The bulletin affects consumers using the federal exchanges and has no direct effect on state exchange consumers.
HHS earlier put out regulations that let holders of employer-sponsored group health coverage sign up for individual coverage through the public exchanges during a 60-day period after the loss of group coverage.
HHS also let the people who paid for COBRA continuation coverage sign up for insurance through the public exchanges during a 60-day period after the COBRA coverage runs out.
But consumers eligible for COBRA coverage can keep it in force for up to 18 months.
Between the end of the PPACA individual coverage open enrollment period and Friday, consumers who had had COBRA in force for more than 60 days and wanted to trade it in for ordinary individual health insurance had no automatic way to do so.
COBRA holders in that position would have had to come up with some other reason to apply for a special enrollment period. Otherwise, the COBRA holders who wanted regular individual coverage would have had to wait until their COBRA benefits ran out, or until Nov. 15 – the proposed start date of the next open enrollment period.
HHS is providing the new special enrollment period because it worries earlier COBRA model notices didn't describe the enrollment period limits facing COBRA coverage holders clearly enough, CCIIO officials write.

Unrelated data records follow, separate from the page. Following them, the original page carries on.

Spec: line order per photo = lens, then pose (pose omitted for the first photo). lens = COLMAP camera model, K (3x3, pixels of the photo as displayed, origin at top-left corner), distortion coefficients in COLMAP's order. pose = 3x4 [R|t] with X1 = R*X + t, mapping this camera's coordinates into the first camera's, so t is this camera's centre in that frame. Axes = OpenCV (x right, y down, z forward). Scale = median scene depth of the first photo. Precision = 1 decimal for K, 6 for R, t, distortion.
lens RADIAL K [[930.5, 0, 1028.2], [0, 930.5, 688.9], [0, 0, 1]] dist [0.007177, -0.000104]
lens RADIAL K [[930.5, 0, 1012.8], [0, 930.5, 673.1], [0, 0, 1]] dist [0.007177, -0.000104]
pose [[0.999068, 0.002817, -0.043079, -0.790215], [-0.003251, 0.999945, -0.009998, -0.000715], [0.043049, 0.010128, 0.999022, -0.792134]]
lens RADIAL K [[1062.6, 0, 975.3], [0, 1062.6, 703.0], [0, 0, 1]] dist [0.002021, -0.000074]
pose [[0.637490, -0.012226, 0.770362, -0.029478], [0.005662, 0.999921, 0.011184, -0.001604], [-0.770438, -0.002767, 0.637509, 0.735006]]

COBRA holders who want to trade their coverage in for exchange plans now, during the new special enrollment period provided by the bulletin, should call the HHS exchange call center at (800) 318-2596, officials say.
In the same bulletin, officials also provide a hardship exemption for some consumers who might otherwise have to pay the new PPACA "shared responsibility" penalty to be imposed on taxpayers who fail to buy what PPACA and HHS define as minimum essential coverage.
The hardship exemption will help taxpayers who bought PPACA-compliant coverage outside the exchange system from April 1 through May 1.
HHS is offering the penalty exemption because it created a similar exemption for people who bought plans through the HHS-run exchanges after March 31. The department fears some taxpayers may have thought the exemption applied to taxpayers who bought any PPACA-compliant coverage, not just exchange plans, officials say in the new bulletin.